Making a global brand feel local
Founded in 2011, Rover is currently the largest network of premium pet caretakers in the world. Rover recently entered the Canadian marketplace, but awareness remained low, with little brand consistency across markets.
Rover’s goal for the Canadian sector was to develop cohesive advertising that would drive awareness and promote pet owners to sign up for the service. They came to Electric Pen needing a test market campaign in Winnipeg. While Winnipeg is the seventh largest city in Canada and an up-and-coming area, it is slow to adopt the gig economy. Its low-tech, high-touch approach has residents unfamiliar with services such as Rover.
There was also a significant barrier to overcome; Winnipeggers are wary of big brands and prefer ones that feel local. Since pet owners are more likely to use services offered by their vets or regional companies, Rover needed to feel like a small, local brand to gain their trust.

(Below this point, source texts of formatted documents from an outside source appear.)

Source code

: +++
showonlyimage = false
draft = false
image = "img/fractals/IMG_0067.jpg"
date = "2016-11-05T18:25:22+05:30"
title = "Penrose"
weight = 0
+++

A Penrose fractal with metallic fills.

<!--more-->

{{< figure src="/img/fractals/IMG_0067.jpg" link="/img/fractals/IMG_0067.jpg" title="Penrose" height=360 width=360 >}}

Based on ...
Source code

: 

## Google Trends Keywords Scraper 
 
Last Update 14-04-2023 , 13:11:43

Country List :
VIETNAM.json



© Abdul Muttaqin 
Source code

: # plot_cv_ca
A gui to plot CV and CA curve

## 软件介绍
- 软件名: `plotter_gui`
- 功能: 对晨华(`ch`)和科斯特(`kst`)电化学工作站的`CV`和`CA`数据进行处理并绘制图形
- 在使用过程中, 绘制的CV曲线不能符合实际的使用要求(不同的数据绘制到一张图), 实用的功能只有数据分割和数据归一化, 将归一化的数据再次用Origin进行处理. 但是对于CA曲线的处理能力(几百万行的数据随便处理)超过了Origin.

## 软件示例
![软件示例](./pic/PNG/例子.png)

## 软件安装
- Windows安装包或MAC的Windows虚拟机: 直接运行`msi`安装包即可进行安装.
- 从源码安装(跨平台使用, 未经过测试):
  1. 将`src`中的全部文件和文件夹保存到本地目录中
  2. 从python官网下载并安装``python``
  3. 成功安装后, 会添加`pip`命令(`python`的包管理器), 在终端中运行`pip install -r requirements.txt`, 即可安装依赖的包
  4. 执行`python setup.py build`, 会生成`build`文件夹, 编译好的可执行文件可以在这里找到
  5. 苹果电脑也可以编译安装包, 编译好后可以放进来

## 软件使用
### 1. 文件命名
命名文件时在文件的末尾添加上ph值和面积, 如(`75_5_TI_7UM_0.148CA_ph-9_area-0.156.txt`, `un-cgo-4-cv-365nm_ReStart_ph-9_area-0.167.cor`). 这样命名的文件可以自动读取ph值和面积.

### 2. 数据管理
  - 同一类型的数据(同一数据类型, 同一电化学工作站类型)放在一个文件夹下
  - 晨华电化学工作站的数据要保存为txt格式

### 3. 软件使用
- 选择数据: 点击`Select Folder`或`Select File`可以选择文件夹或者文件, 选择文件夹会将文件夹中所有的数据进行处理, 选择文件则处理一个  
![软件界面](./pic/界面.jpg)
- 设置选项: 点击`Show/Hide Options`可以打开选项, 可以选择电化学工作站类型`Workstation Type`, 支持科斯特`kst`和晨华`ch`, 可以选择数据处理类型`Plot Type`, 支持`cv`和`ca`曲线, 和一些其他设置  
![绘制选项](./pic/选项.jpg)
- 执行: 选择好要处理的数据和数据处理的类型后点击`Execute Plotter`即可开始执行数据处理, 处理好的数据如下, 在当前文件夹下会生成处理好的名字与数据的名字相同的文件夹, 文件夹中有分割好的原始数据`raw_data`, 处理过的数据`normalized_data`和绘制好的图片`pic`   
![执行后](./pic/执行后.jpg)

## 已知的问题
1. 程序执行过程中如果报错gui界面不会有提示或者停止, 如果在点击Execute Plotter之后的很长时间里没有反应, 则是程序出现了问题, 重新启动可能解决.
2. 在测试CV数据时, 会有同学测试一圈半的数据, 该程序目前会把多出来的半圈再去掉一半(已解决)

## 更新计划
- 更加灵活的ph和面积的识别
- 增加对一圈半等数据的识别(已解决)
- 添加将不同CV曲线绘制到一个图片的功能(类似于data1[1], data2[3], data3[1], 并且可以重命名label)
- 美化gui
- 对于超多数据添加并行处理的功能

1. It's All About the Pets
Adorable animals will always capture attention, but our focus was to find photos that were thoughtfully composed and aligned with our strategy.
2. Colors / Copywriting
The color palette was created for an Autumn campaign launch and to evoke a warm, homey feel. Each of Rover's services was highlighted while the corresponding body copy aimed for lighthearted wit.
Simplify is our primary message; supported by a smooth, handwritten font and a no-nonsense sans-serif.
With pets considered members of one’s family, we addressed how emotionally hard it is to leave them, whether to go out with friends for a couple hours or out of town for a week. Speaking to their pet’s well-being, we created a connection between the numerous everyday moments where someone requires pet care and aligned those with what Rover offers. Messages illustrated ways Rover can allow customers some freedom and provide comfort to their dog or cat through a capable, trustworthy sitter.
We used close-up images of the pet from the human’s point of view. This enabled potential customers to see themselves in the picture. Since being local is important to Winnipeggers, the messages emphasized that Rover pet sitters are part of the community, thereby lending a sense of familiarity.
Ads were designed to work across platforms—out-of-home (on bus panels, in the Winnipeg Richardson International Airport) and on social media—to generate awareness of its various services.
With no national competitor in Canada, Rover competes mainly with regional brick-and-mortar outfits and hyperlocal independents. Rover built an appreciation for a whole new service category in a market that was still coming into the gig economy workforce and its use of digital platforms. The success of the Winnipeg test campaign opened an opportunity for Rover to expand elsewhere in Canada.